_Direction_:
Output the part of the statistics post below from "This post has" to "are 4 numbers.", word for word.

[Provided text start]

### Statistical basics – Normal distribution Part 1

Most students can draw a normal distribution and name a…

This post has been summarised into a handy cheat sheet – you’re welcome!

You probably already know what the mean and median are, but there is actually a lot to learn here. Confusion about mean and median can derail more advanced statistical topics, or worse — cause you to make crazy conclusions about your data. Let’s go.

To find the mean (or ‘average’) of some numbers, add them up and divide by the number of items. So the average of 1, 5, 8, and 10 is ( 1 + 5 + 8 + 10) / 4 = 24/4 = 6. We divided by 4 because there are 4 numbers.

Whenever you encounter a mean in the wild, I want you to visualise it like this:

Not very impressive is it? The mean is a one-dimensional thing. It does not tell you anything about the spread of the data, it just gives you a suggestion about where the centre might be. Never forget that it is just a suggestion.

[Provided text end]
[Extracted records start]

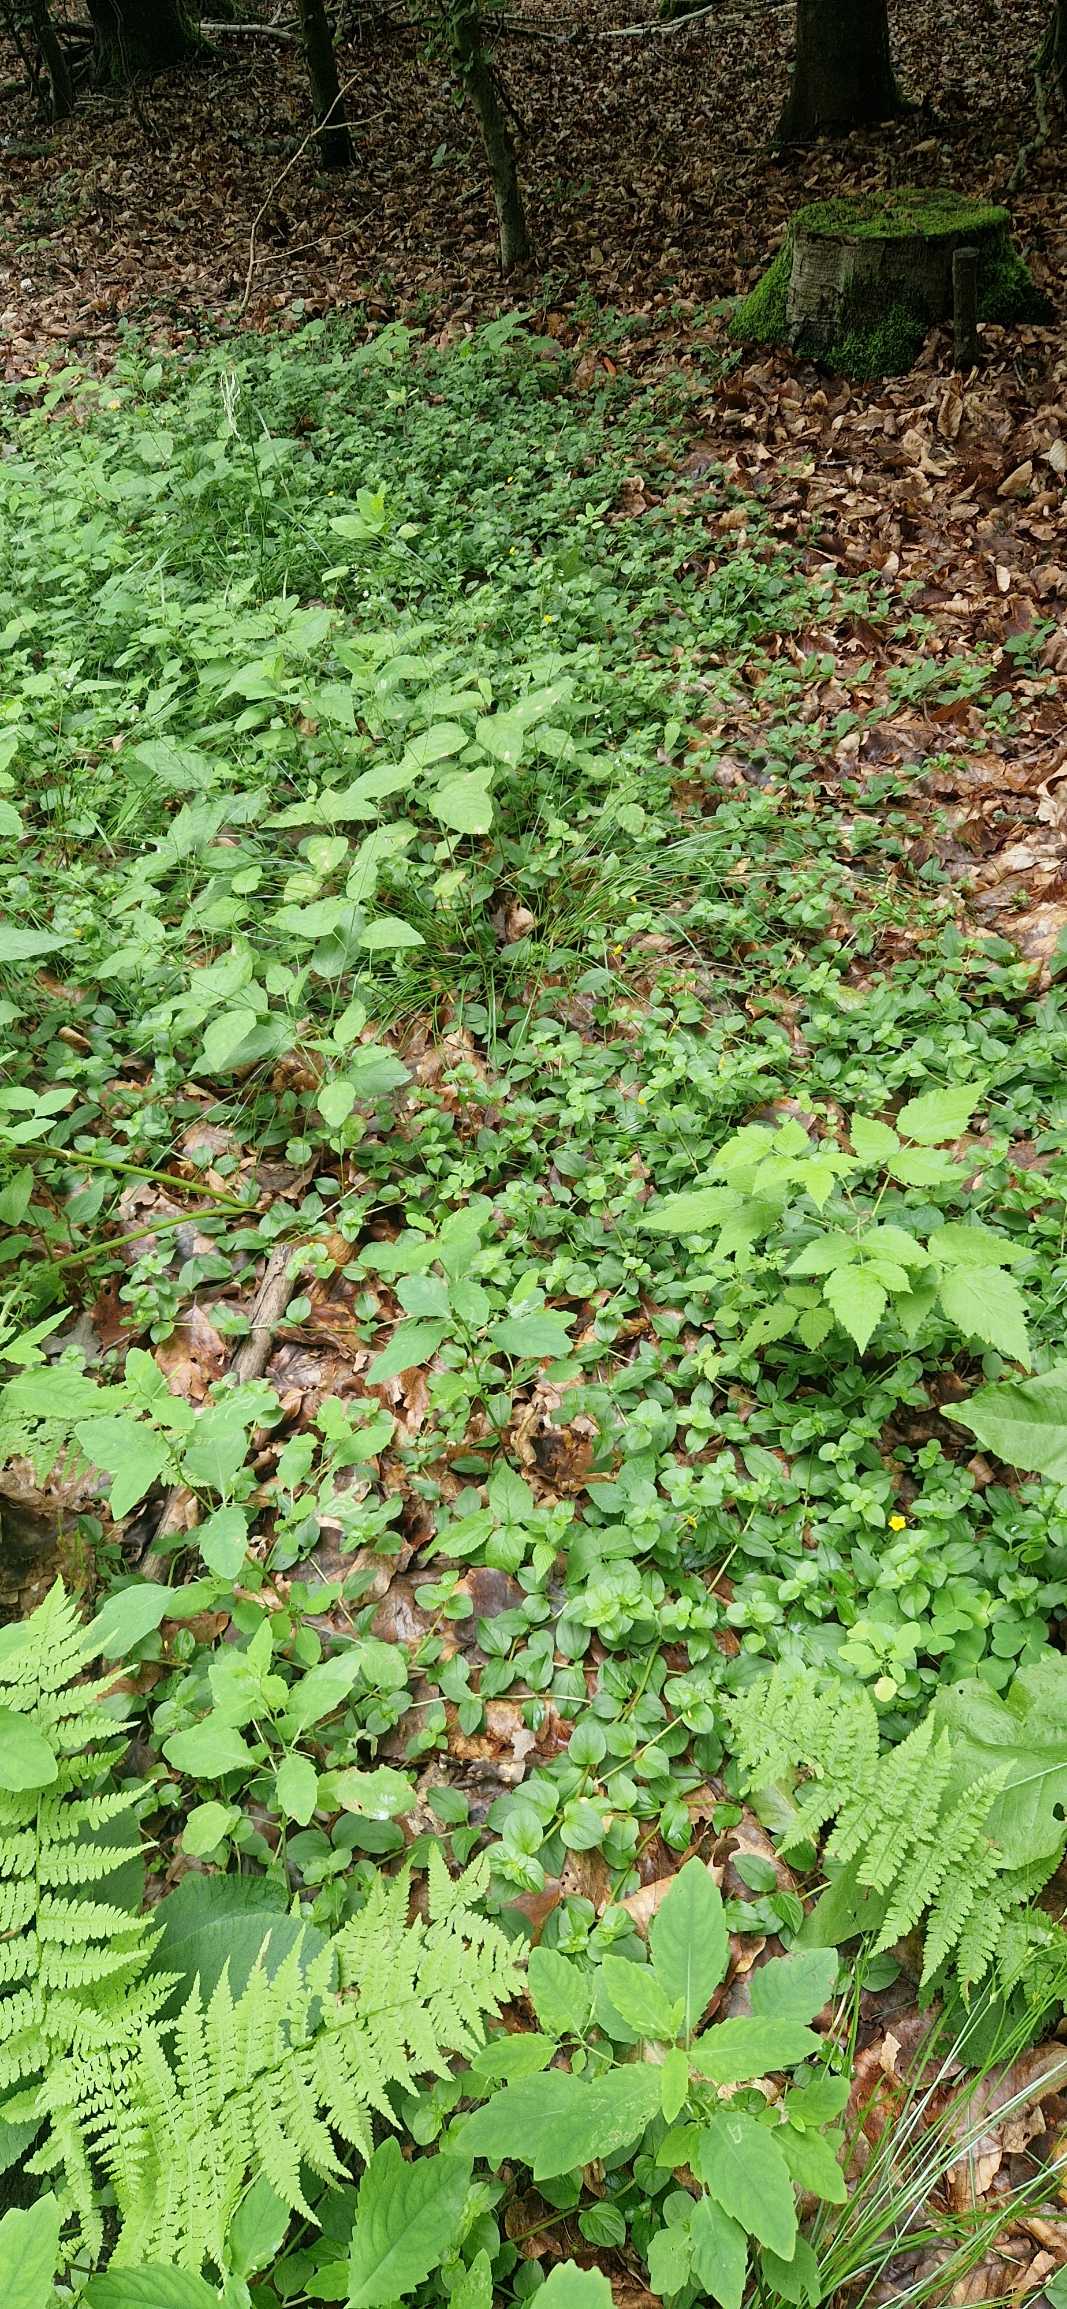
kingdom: Plantae
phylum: Tracheophyta
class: Magnoliopsida
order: Ericales
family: Primulaceae
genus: Lysimachia
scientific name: Lysimachia nemorum
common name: Lund-fredløs
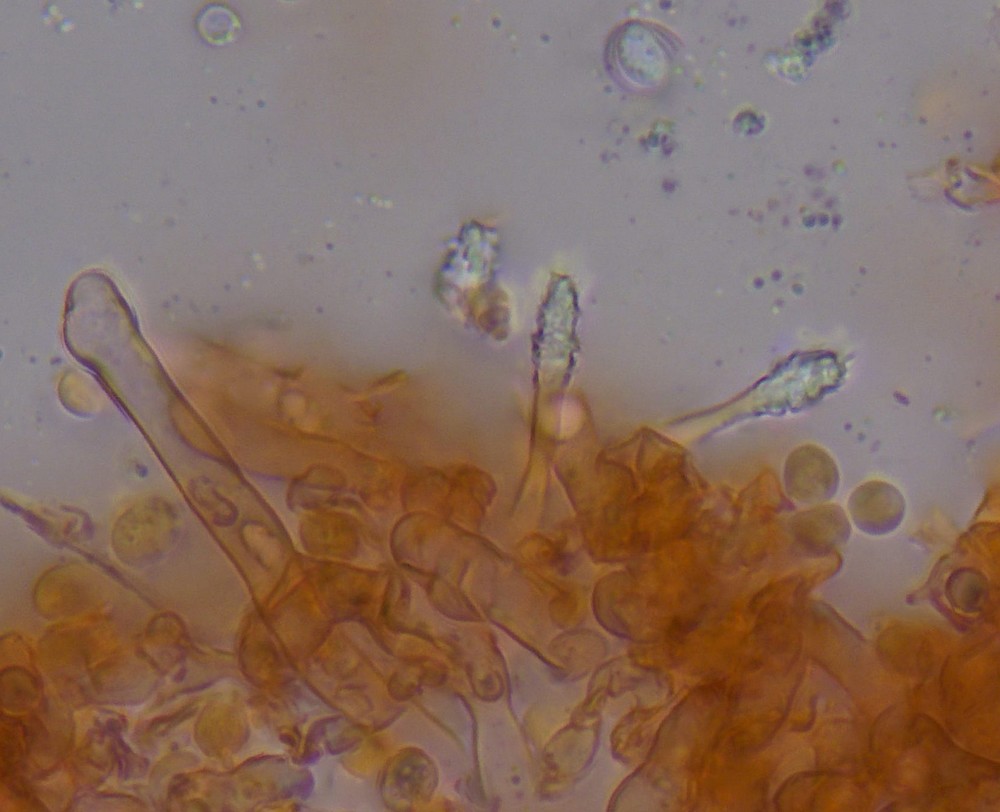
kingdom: Fungi
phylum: Basidiomycota
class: Agaricomycetes
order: Hymenochaetales
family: Hyphodontiaceae
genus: Hyphodontia
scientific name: Hyphodontia alutaria
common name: flaskerenser-nålehinde
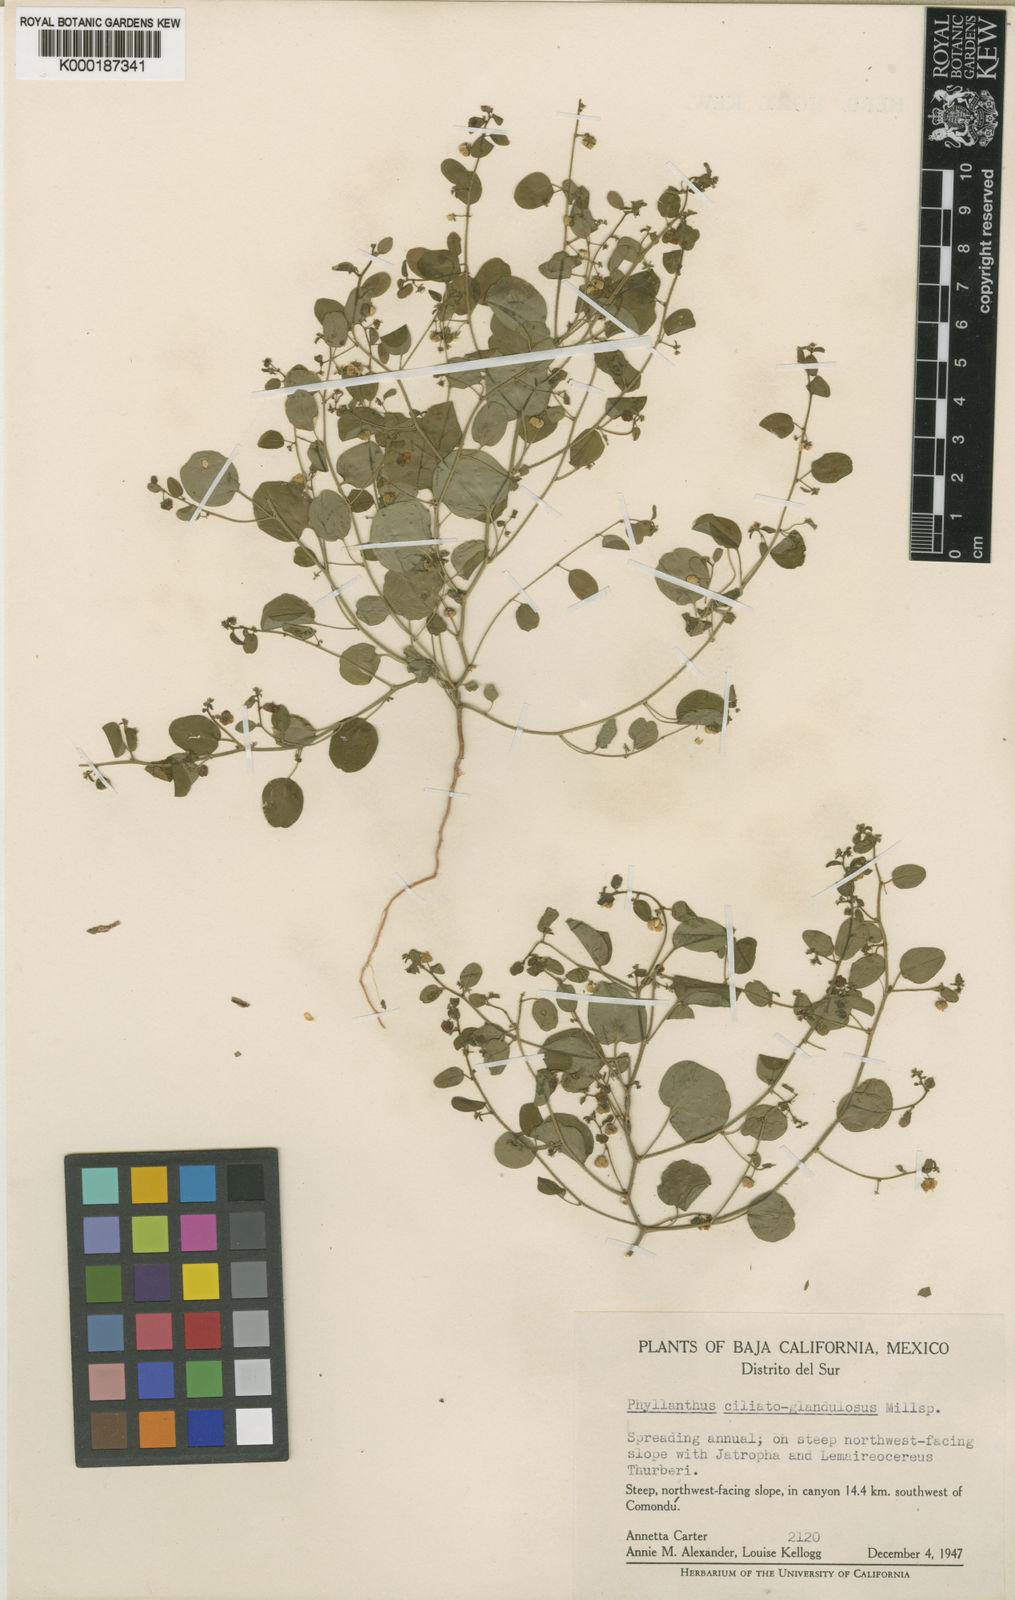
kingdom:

[Extracted records end]

_Task response_:
This post has been summarised into a handy cheat sheet – you’re welcome!

You probably already know what the mean and median are, but there is actually a lot to learn here. Confusion about mean and median can derail more advanced statistical topics, or worse — cause you to make crazy conclusions about your data. Let’s go.

To find the mean (or ‘average’) of some numbers, add them up and divide by the number of items. So the average of 1, 5, 8, and 10 is ( 1 + 5 + 8 + 10) / 4 = 24/4 = 6. We divided by 4 because there are 4 numbers.